La corruption prend des formes variées et plus ou moins graves, allant de l'intervention de « relations » à la privatisation des forces de sécurité - les policiers sont sous-payés - en passant par le classique versement de « pots-de-vin ». Tout s'achète en Ukraine : les diplômes, les permis de conduire, les investitures aux élections,... Un certificat requis pour aller à la piscine peut s'acheter au marché noir pour 50 hryvnas, soit environ 5 euros.

L'économie souterraine est très développée. L'Etat a les plus grandes difficultés à percevoir les impôts, en particulier des entreprises, alors qu'il existe des fortunes privées colossales dans le pays.

Dès lors, le climat des affaires n'est guère favorable . La forte insécurité juridique pénalise l'installation des investisseurs étrangers, alors que de nombreuses entreprises européennes, et françaises, souhaiteraient travailler en Ukraine, voire y ont déjà préparé des plans d'expansion.

Or, les dirigeants ukrainiens n'ont pas nécessairement pris la mesure de l'ampleur de ce phénomène et, surtout, manquent de volonté politique pour le combattre.
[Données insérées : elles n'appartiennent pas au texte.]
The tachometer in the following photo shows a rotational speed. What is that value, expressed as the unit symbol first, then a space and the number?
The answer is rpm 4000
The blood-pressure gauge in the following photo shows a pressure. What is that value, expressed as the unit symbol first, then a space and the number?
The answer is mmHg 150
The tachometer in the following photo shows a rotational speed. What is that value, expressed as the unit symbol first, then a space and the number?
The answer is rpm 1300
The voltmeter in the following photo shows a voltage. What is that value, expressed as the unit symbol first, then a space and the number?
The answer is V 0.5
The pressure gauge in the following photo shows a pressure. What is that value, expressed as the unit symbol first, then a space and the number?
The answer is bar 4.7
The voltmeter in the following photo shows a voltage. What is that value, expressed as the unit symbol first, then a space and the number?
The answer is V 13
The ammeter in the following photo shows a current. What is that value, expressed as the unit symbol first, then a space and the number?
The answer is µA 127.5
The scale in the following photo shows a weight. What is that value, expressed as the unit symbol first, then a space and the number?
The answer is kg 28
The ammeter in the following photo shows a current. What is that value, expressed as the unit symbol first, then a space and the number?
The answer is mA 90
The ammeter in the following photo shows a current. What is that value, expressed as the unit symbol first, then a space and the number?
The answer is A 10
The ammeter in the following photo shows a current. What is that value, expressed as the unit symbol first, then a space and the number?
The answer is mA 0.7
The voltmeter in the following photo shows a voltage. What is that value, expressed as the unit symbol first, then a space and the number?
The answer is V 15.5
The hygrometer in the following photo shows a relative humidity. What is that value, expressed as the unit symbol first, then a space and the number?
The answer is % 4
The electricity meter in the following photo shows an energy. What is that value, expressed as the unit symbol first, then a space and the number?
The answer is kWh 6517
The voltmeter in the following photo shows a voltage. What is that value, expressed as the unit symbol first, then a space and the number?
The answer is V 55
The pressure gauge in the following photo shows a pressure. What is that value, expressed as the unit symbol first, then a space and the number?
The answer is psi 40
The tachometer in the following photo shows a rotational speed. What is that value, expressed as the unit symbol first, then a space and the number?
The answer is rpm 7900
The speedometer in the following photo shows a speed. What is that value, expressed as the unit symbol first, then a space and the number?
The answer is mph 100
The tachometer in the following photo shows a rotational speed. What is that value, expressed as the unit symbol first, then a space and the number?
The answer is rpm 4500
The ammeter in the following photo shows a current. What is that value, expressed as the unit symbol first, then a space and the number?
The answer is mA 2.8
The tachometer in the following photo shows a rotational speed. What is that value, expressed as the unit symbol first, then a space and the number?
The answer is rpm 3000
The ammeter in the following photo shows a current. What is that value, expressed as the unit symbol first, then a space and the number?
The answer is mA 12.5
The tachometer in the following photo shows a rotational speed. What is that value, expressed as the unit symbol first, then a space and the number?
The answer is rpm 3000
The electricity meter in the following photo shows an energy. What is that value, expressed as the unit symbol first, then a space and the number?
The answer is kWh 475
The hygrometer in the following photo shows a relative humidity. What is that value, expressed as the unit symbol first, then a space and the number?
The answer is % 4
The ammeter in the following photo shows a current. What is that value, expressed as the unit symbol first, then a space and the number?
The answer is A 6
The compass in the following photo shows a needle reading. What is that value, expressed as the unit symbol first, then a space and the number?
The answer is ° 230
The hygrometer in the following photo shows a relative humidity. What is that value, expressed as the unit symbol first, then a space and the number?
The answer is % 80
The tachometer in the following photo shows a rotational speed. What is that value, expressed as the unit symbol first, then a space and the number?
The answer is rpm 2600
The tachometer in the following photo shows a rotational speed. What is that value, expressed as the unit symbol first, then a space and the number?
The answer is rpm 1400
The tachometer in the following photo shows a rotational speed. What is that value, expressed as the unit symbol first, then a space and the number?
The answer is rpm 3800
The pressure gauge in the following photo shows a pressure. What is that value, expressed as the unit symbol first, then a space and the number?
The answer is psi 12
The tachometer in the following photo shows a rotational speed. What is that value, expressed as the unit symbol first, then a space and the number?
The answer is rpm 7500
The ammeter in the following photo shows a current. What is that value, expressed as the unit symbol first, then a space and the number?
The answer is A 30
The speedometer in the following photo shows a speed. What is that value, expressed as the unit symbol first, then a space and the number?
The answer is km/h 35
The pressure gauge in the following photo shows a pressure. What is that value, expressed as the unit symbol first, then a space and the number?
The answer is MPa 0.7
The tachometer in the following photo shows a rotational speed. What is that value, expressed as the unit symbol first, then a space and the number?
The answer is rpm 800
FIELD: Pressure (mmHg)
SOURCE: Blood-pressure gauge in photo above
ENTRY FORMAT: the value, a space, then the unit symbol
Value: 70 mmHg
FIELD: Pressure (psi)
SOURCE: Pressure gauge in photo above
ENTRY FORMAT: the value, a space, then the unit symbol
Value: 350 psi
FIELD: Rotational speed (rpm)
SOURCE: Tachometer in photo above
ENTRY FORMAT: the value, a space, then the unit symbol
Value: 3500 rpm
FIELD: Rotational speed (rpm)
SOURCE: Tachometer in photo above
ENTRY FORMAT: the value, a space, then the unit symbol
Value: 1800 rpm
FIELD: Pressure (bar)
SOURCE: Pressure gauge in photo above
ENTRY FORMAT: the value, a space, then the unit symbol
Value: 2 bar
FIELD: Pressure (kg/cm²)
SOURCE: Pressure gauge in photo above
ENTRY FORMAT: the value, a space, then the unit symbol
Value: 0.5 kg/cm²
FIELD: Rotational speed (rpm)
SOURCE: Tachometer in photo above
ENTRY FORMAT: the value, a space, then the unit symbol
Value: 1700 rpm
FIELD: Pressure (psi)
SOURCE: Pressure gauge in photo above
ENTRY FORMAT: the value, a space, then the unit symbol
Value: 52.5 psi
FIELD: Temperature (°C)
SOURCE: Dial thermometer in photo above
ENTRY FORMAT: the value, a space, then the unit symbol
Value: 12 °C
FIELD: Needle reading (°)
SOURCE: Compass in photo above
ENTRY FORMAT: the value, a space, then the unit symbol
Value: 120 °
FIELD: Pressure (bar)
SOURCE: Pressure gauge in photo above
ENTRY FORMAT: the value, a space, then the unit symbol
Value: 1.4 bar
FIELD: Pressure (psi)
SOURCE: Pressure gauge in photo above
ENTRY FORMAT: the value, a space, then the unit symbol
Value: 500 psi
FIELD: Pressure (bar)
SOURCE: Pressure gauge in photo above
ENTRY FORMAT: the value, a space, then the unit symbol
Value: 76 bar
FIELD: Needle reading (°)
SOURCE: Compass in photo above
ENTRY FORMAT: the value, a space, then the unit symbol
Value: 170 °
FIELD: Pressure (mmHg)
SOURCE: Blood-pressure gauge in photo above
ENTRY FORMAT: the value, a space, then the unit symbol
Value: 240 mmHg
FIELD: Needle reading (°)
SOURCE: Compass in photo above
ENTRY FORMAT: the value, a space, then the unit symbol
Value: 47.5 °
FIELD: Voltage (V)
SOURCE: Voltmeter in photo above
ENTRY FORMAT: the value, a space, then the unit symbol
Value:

Les co-rapporteurs de la « commission de suivi » de l'APCE déplorent ainsi le retard pris par l'entrée en vigueur de trois lois contre la corruption adoptées par la Rada, en raison de recours introduits par la Cour suprême devant la Cour constitutionnelle. Ils notent ainsi que « la raison essentielle de la remise en cause des trois textes de loi par la Cour suprême était le fait que ces textes interdisaient explicitement le financement du secteur judiciaire par d'autres sources que celle du budget de l'Etat. Globalement, les magistrats ont considéré qu'une telle interdiction porterait atteinte au bon fonctionnement de la justice », alors que « le financement de la justice par d'autres moyens que le budget de l'Etat, autrement dit, par des ressources du secteur privé, conforterait probablement les risques de corruption, et ne serait pas conforme aux normes européennes ».

Le Président Ianoukovytch, dans un discours volontariste prononcé devant l'Assemblée parlementaire du Conseil de l'Europe, à Strasbourg, le 27 avril 2010, a pris des engagements pour faire progresser l'Etat de droit dans son pays : « Notre équipe devrait fonctionner de la meilleure manière qui soit à l'avenir, ce qui nous permettra d'appliquer l'ensemble des normes du Conseil de l'Europe. Pour garantir la prééminence du droit, nous devons également éradiquer la corruption et procéder à une vaste réforme du système judiciaire. [...] Il s'agit d'assurer l'indépendance de la justice et son efficacité en évitant que les juges fassent l'objet de pressions de la part de certains milieux ».

* (3) Documents AS/Mon(2009)24 du 9 juin 2009 et AS/Mon(2009)39 rev. du 21 décembre 2009.